● **DATA EXCERPTS**:
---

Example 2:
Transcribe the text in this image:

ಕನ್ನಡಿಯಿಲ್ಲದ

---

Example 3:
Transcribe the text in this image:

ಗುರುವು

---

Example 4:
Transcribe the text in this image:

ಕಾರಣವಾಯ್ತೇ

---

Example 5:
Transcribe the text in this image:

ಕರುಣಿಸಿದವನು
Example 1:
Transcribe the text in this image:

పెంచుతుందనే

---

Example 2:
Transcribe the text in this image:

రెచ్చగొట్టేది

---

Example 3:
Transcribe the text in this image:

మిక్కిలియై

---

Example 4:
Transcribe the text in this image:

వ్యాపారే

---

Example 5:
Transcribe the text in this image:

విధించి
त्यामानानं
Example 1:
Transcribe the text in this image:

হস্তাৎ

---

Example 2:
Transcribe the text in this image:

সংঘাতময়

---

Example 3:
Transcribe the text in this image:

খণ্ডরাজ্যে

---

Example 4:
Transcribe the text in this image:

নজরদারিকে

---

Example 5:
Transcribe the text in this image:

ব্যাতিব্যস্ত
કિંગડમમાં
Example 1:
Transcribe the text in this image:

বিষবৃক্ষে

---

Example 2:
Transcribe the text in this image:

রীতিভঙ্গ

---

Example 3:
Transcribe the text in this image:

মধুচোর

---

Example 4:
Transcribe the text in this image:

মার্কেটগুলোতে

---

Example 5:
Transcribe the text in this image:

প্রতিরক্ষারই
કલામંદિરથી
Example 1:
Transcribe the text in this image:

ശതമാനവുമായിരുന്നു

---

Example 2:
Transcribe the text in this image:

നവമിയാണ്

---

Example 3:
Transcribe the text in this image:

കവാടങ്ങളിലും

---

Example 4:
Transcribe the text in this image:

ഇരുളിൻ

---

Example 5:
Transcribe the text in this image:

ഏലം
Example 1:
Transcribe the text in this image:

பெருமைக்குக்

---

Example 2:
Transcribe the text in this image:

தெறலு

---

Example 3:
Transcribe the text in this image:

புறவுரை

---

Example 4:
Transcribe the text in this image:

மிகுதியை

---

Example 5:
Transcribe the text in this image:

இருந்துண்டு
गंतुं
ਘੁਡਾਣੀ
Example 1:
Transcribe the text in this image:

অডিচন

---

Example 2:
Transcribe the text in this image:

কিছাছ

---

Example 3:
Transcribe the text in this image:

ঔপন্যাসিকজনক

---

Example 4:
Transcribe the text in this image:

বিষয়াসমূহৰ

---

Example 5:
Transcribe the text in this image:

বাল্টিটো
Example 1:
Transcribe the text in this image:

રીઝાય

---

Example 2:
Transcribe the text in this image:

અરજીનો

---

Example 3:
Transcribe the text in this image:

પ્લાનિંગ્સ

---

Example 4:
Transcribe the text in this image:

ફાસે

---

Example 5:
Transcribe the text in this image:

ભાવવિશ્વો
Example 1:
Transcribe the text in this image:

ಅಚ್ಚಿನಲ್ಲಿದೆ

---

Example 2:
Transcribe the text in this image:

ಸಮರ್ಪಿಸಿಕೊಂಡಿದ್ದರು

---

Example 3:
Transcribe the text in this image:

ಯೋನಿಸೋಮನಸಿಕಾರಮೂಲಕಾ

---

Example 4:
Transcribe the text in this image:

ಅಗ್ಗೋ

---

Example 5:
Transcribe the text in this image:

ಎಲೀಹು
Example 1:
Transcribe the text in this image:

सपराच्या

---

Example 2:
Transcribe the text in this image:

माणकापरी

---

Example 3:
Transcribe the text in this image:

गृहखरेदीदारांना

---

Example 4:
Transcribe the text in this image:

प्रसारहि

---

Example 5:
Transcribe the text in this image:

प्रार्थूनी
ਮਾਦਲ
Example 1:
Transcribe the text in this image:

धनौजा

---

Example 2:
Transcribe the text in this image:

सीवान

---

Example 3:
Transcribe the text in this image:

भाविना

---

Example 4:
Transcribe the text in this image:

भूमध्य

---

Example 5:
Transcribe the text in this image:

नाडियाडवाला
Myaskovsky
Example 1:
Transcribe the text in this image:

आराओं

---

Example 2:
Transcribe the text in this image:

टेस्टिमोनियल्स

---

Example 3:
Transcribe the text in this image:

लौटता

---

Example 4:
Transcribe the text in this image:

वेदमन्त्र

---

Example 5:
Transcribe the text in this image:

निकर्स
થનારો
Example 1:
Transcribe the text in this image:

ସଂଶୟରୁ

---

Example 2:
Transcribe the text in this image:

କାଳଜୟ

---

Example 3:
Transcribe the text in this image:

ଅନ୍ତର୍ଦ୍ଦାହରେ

● **ASSIGNMENT**: Print every entry exactly as written.

● **OUTPUT FOR THIS EXERCISE**:
---

Example 2:
Transcribe the text in this image:

ಕನ್ನಡಿಯಿಲ್ಲದ

---

Example 3:
Transcribe the text in this image:

ಗುರುವು

---

Example 4:
Transcribe the text in this image:

ಕಾರಣವಾಯ್ತೇ

---

Example 5:
Transcribe the text in this image:

ಕರುಣಿಸಿದವನು
Example 1:
Transcribe the text in this image:

పెంచుతుందనే

---

Example 2:
Transcribe the text in this image:

రెచ్చగొట్టేది

---

Example 3:
Transcribe the text in this image:

మిక్కిలియై

---

Example 4:
Transcribe the text in this image:

వ్యాపారే

---

Example 5:
Transcribe the text in this image:

విధించి
त्यामानानं
Example 1:
Transcribe the text in this image:

হস্তাৎ

---

Example 2:
Transcribe the text in this image:

সংঘাতময়

---

Example 3:
Transcribe the text in this image:

খণ্ডরাজ্যে

---

Example 4:
Transcribe the text in this image:

নজরদারিকে

---

Example 5:
Transcribe the text in this image:

ব্যাতিব্যস্ত
કિંગડમમાં
Example 1:
Transcribe the text in this image:

বিষবৃক্ষে

---

Example 2:
Transcribe the text in this image:

রীতিভঙ্গ

---

Example 3:
Transcribe the text in this image:

মধুচোর

---

Example 4:
Transcribe the text in this image:

মার্কেটগুলোতে

---

Example 5:
Transcribe the text in this image:

প্রতিরক্ষারই
કલામંદિરથી
Example 1:
Transcribe the text in this image:

ശതമാനവുമായിരുന്നു

---

Example 2:
Transcribe the text in this image:

നവമിയാണ്

---

Example 3:
Transcribe the text in this image:

കവാടങ്ങളിലും

---

Example 4:
Transcribe the text in this image:

ഇരുളിൻ

---

Example 5:
Transcribe the text in this image:

ഏലം
Example 1:
Transcribe the text in this image:

பெருமைக்குக்

---

Example 2:
Transcribe the text in this image:

தெறலு

---

Example 3:
Transcribe the text in this image:

புறவுரை

---

Example 4:
Transcribe the text in this image:

மிகுதியை

---

Example 5:
Transcribe the text in this image:

இருந்துண்டு
गंतुं
ਘੁਡਾਣੀ
Example 1:
Transcribe the text in this image:

অডিচন

---

Example 2:
Transcribe the text in this image:

কিছাছ

---

Example 3:
Transcribe the text in this image:

ঔপন্যাসিকজনক

---

Example 4:
Transcribe the text in this image:

বিষয়াসমূহৰ

---

Example 5:
Transcribe the text in this image:

বাল্টিটো
Example 1:
Transcribe the text in this image:

રીઝાય

---

Example 2:
Transcribe the text in this image:

અરજીનો

---

Example 3:
Transcribe the text in this image:

પ્લાનિંગ્સ

---

Example 4:
Transcribe the text in this image:

ફાસે

---

Example 5:
Transcribe the text in this image:

ભાવવિશ્વો
Example 1:
Transcribe the text in this image:

ಅಚ್ಚಿನಲ್ಲಿದೆ

---

Example 2:
Transcribe the text in this image:

ಸಮರ್ಪಿಸಿಕೊಂಡಿದ್ದರು

---

Example 3:
Transcribe the text in this image:

ಯೋನಿಸೋಮನಸಿಕಾರಮೂಲಕಾ

---

Example 4:
Transcribe the text in this image:

ಅಗ್ಗೋ

---

Example 5:
Transcribe the text in this image:

ಎಲೀಹು
Example 1:
Transcribe the text in this image:

सपराच्या

---

Example 2:
Transcribe the text in this image:

माणकापरी

---

Example 3:
Transcribe the text in this image:

गृहखरेदीदारांना

---

Example 4:
Transcribe the text in this image:

प्रसारहि

---

Example 5:
Transcribe the text in this image:

प्रार्थूनी
ਮਾਦਲ
Example 1:
Transcribe the text in this image:

धनौजा

---

Example 2:
Transcribe the text in this image:

सीवान

---

Example 3:
Transcribe the text in this image:

भाविना

---

Example 4:
Transcribe the text in this image:

भूमध्य

---

Example 5:
Transcribe the text in this image:

नाडियाडवाला
Myaskovsky
Example 1:
Transcribe the text in this image:

आराओं

---

Example 2:
Transcribe the text in this image:

टेस्टिमोनियल्स

---

Example 3:
Transcribe the text in this image:

लौटता

---

Example 4:
Transcribe the text in this image:

वेदमन्त्र

---

Example 5:
Transcribe the text in this image:

निकर्स
થનારો
Example 1:
Transcribe the text in this image:

ସଂଶୟରୁ

---

Example 2:
Transcribe the text in this image:

କାଳଜୟ

---

Example 3:
Transcribe the text in this image:

ଅନ୍ତର୍ଦ୍ଦାହରେ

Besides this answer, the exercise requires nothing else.